In total, 4.150 billion euros will be allocated on the basis of trade criteria, 600 million euros according to the fishing factor and 250 million euros under the test of border maritime zones.
> What are the next steps?
If the council’s proposal is ready to be negotiated, the MEP’s proposal must receive a green light from Parliament during the first plenary session in June, which should be a formality. The trial would then begin: the stage of negotiations between the European Council and the Parliament, which would have to put their proposals face-to-face and enter into an agreement under the auspices of the European Commission, which would play its arbitration role.

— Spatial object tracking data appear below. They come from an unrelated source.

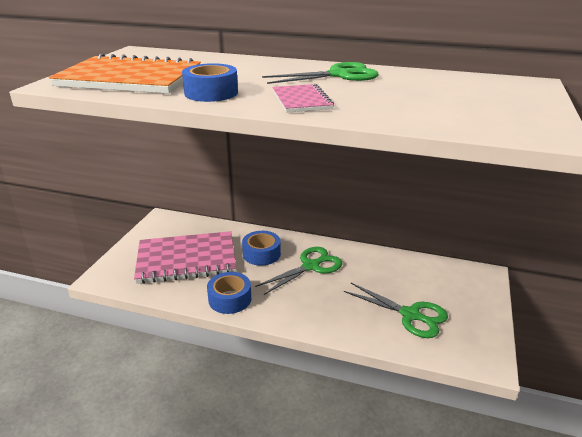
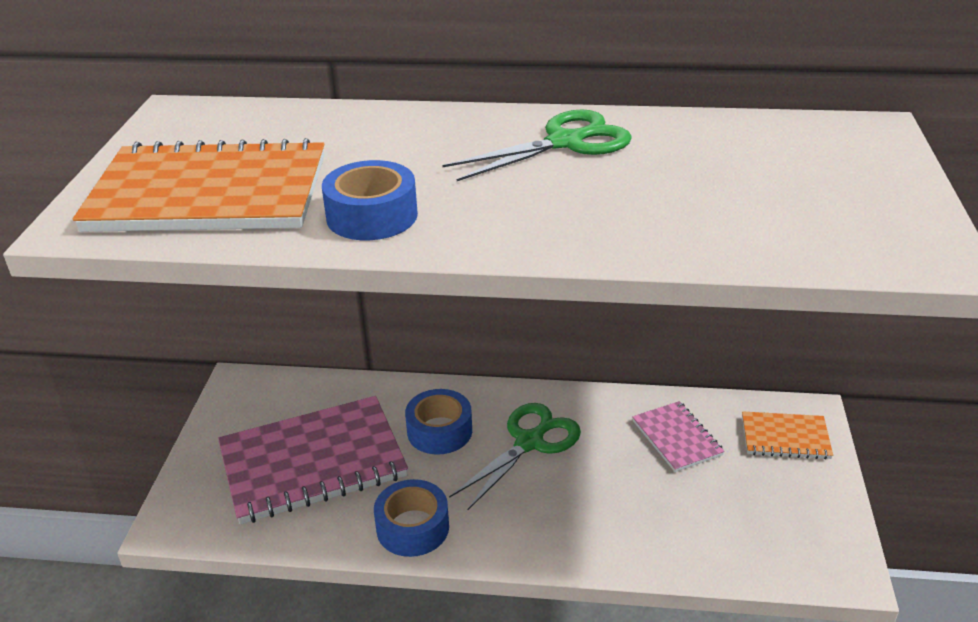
camera: 10 degrees left, 5 degrees up
(301, 100) = (531, 218): pink notebook -> pink notebook (677, 438)
(410, 315) = (712, 508): green scissors -> none
(466, 284) = (785, 437): none -> orange notebook

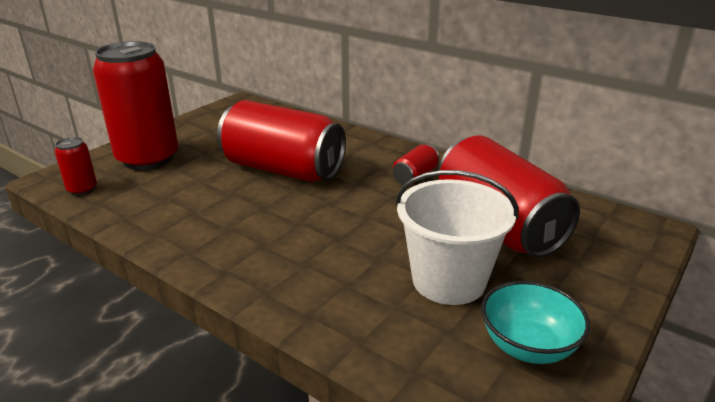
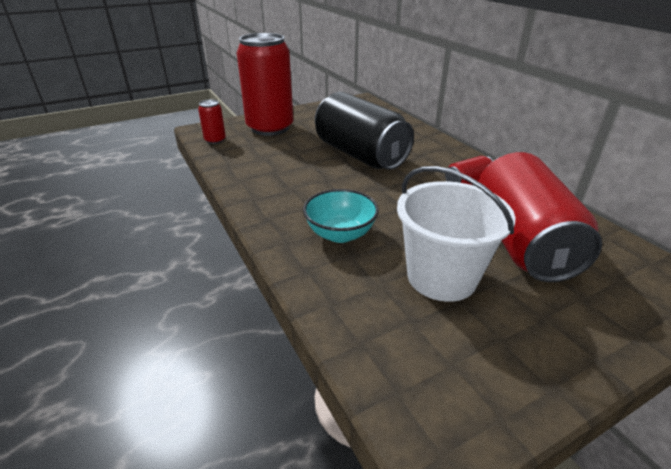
camera: 25 degrees right, 5 degrees up
(283, 169) = (360, 155): red can -> black can
(528, 346) = (481, 359): turquoise bowl -> turquoise bowl (340, 234)

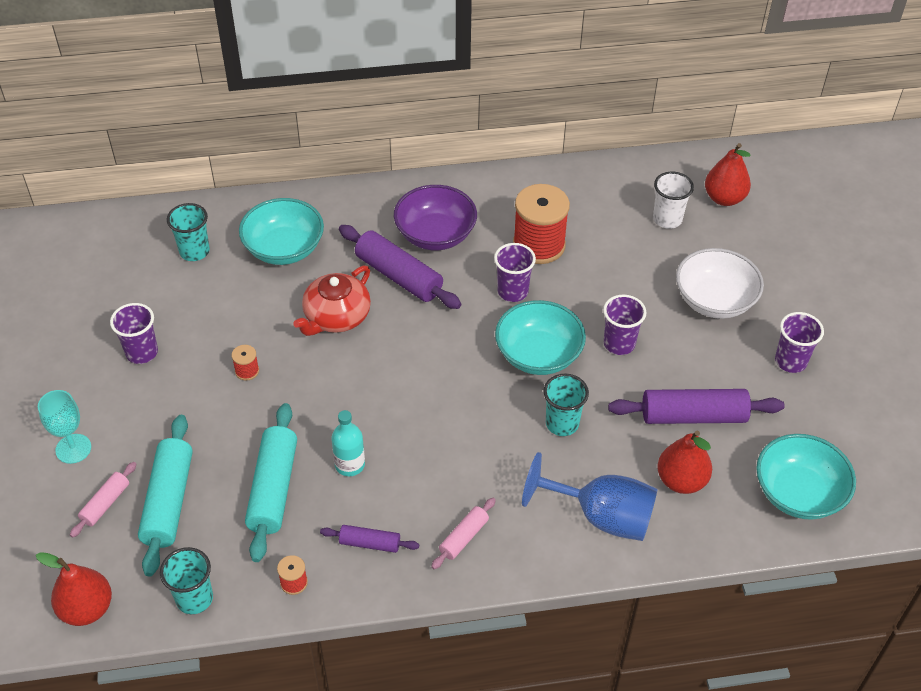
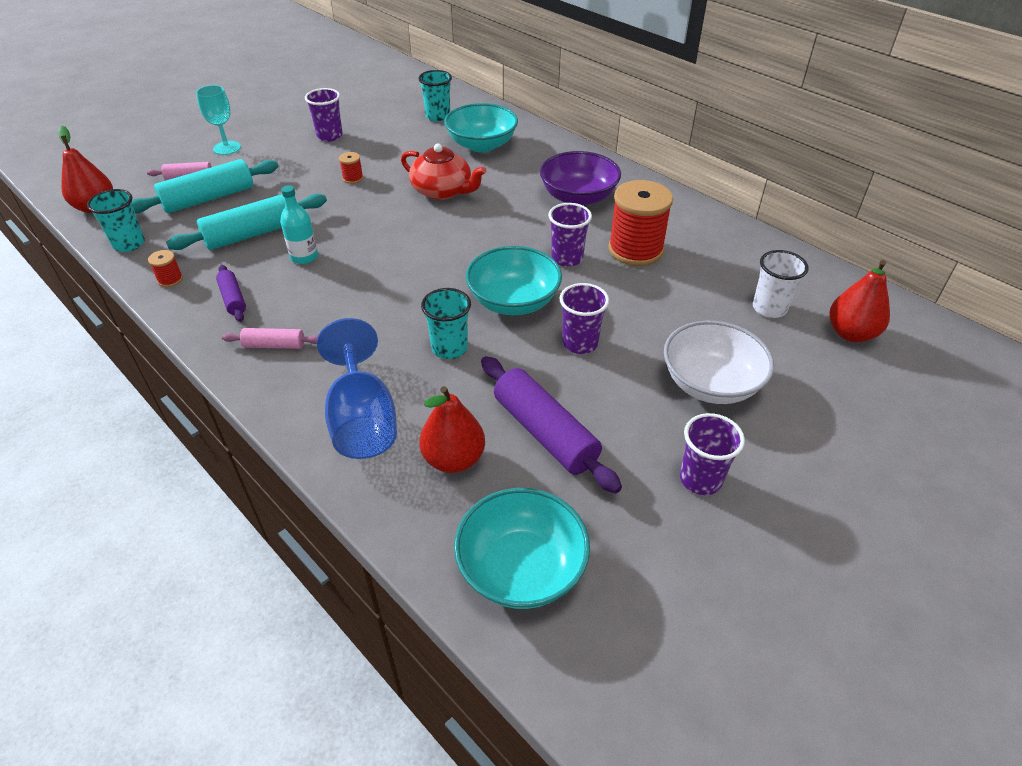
camera: 55 degrees right, 5 degrees down
(336, 317) = (442, 191): red teapot -> red teapot turned 150 degrees counterclockwise
(398, 276) = (515, 199): purple rolling pin -> none

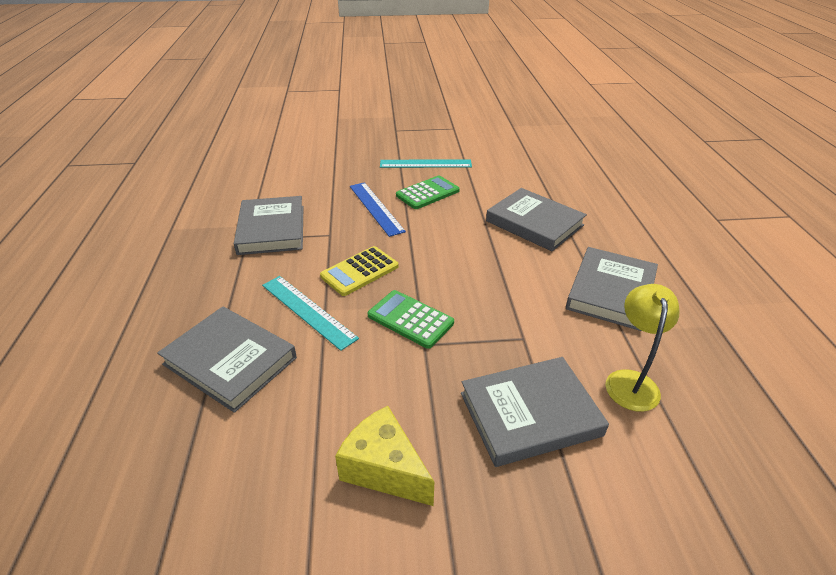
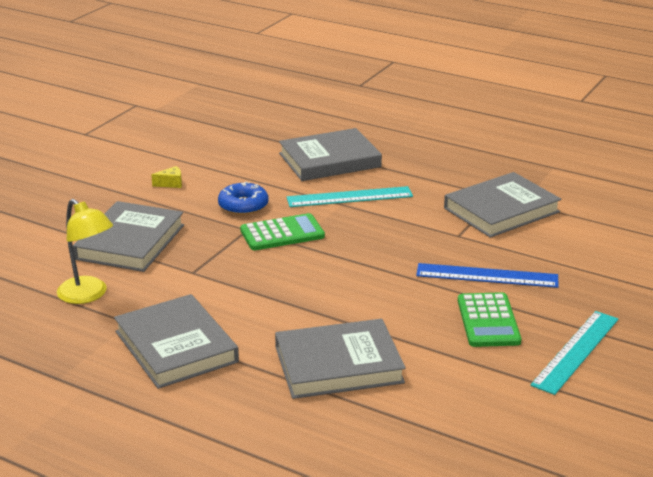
camera: 125 degrees right, 10 degrees down
(272, 229) = (501, 210): grey book -> grey book turned 60 degrees counterclockwise
(359, 271) = (376, 232): yellow calculator -> none
(383, 372) = (243, 206): none -> blue donut
(384, 469) = (171, 183): yellow cheese -> yellow cheese, size x0.44

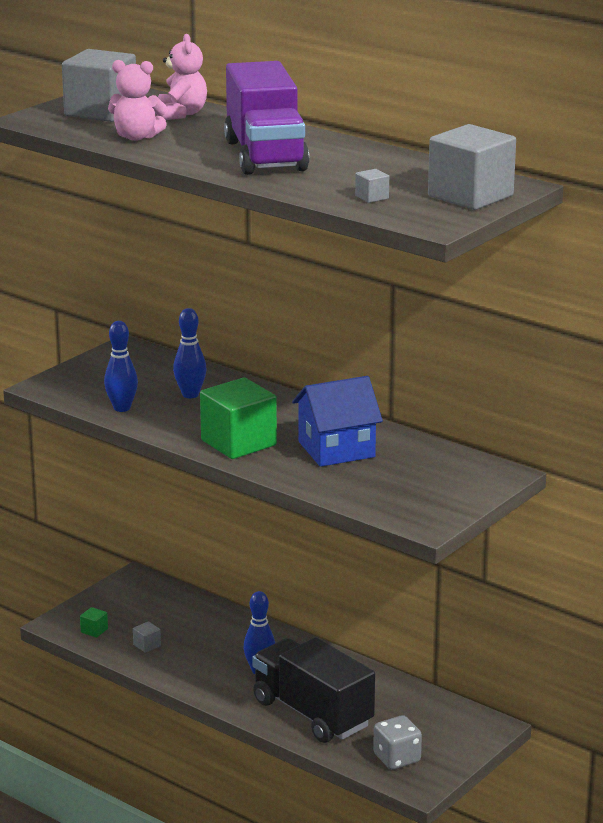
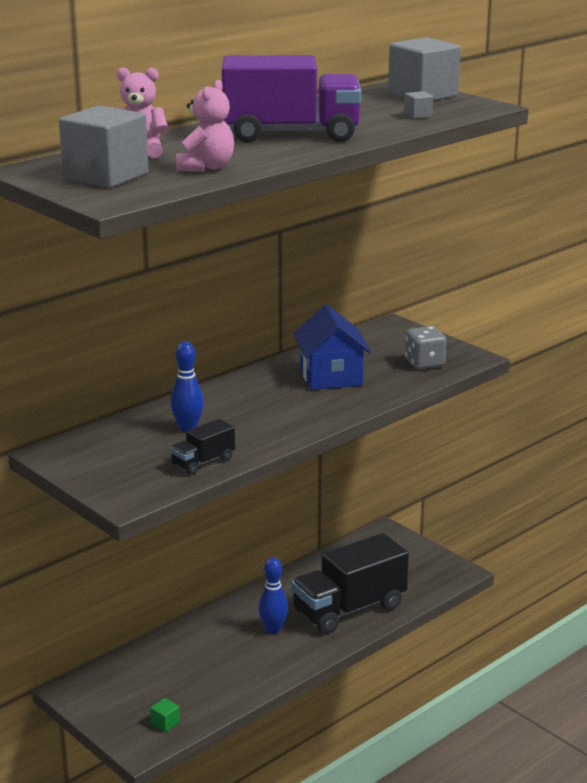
camera: 80 degrees left, 0 degrees up
(122, 408) = (203, 462): blue bowling pin -> black truck
(147, 645) = (206, 691): grey cube -> none
(238, 443) = (304, 414): green cube -> none
(397, 758) = (422, 577): grey dice -> grey dice (424, 363)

As noted above, points of disagreement remain, particularly on the payment schedule and eligibility period of the investment that may be covered by the fund. Nevertheless, the Council and the European Parliament already agree on the most sensitive point of distribution key. Therefore, the amounts to be distributed among the member states are similar in the two resolutions, making the discussions very convenient.
Pascal Arimont said, “I think this part of the file that I find the hardest has been settled before the trial began.” Hence a certain optimism about the possibility of reaching an agreement at the end of June.